Here’s the result of that complexity: Figure 14 shows the largest models trained on GPUs over the last few years and the different types of parallelism used. As you can see, as the models get larger, the more types of parallelism are needed, and this results in a tremendous amount of complexity. For example, you can see that the level of tensor model parallelism is always limited to 8 because that’s the number of GPUs that are typically in a single server. As a result, most parallelism for large models is pipelined model parallelism, but that’s the most complex because of the memory tradeoffs. Training these models on GPU clusters today requires navigating all these bespoke distributed system problems. This complexity results in longer development times and often suboptimal scaling.

Figure 14. Complexity in practice on GPU clusters. Parallelism breakdown derived from the model publication: NV Megatron V1, MS T-NLG, Eleuther GPT-NeoX, OpenAI GPT-3, PanGu-alpha, NV Megatron V2, MS MT-NLG

The Cerebras Architecture Makes Scaling Easy

On the other hand, because the Cerebras architecture enables running all models on a single chip without portioning, scaling becomes easy and natural. We can scale with only data parallel replication, no need for any complicated model parallel partitioning.

We do this with a specially designed interconnect for data parallel (Figure 15). This is called SwarmX. It sits between the MemoryX units that hold the weights and the CS-2 systems for compute but is independent from both.
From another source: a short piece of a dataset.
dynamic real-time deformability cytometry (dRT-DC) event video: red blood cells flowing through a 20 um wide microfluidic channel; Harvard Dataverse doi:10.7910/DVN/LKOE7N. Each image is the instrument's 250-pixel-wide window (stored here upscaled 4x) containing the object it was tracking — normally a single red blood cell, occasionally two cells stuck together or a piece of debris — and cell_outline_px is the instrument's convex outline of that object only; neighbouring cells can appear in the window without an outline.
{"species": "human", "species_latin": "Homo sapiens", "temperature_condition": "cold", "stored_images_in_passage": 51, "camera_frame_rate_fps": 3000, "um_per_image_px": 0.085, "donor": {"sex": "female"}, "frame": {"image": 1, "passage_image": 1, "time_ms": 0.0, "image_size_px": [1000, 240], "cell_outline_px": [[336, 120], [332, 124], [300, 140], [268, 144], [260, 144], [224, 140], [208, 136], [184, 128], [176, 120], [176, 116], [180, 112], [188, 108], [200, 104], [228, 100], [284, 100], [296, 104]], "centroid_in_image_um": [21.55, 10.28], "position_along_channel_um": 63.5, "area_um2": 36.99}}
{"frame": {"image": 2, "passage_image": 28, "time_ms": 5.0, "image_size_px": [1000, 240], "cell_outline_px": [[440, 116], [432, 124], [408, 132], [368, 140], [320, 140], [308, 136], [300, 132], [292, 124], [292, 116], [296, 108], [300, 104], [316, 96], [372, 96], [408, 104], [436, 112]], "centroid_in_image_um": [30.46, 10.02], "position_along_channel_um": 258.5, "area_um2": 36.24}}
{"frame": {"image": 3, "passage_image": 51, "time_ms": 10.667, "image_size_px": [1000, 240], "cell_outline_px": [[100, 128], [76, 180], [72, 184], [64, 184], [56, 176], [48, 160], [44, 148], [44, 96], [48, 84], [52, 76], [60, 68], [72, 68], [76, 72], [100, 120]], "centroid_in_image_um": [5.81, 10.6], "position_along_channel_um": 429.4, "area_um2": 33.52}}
SwarmX broadcasts weights to all CS-2 systems and it reduces gradients from all CS-2s. It’s more than just an interconnect – it’s an active component in the training process, purpose- built for data parallel scale-out. Internally, SwarmX uses a tree topology to enable modular and low overhead scaling. Because it’s modular and disaggregated, you can scale to any number of CS-2 systems with the same execution model as a single system. Scaling to more compute is as simple as adding more nodes to the SwarmX topology and adding more CS-2 systems. That is how we address the last component of the Grand ML Demand Challenge; to improve and drastically simplify scale-out.

Figure 15. Near-linear data parallel only scaling with MemoryX and SwarmX.

Conclusion

Let’s go back to where we started today. In the past couple of years, we have seen over three orders of magnitude greater demand from ML workloads, and there’s no sign of slowing down. In the next couple of years, this is where we will be (Figure 16). We ask ourselves, is this even possible?

Figure 16. Memory and compute requirements for various state-of-the-art neural networks. Note that the axes are logarithmic. (Source: Cerebras.)

At Cerebras, we know it is. But not by using traditional techniques. Only by improving the core architecture by an order of magnitude with unstructured sparsity acceleration. Only by scaling up by an order of magnitude with wafer scale chips, and only by improving cluster scale out by an order of magnitude with truly scalable clustering. With all of these, that future is achievable. Neural network models are continuing to grow exponentially. Few companies today have access to them, and that list is only getting smaller.

With the Cerebras architecture, by enabling the largest models to run on a single device, data parallel only scale out and native unstructured sparsity acceleration, we’re making these large models available to everyone.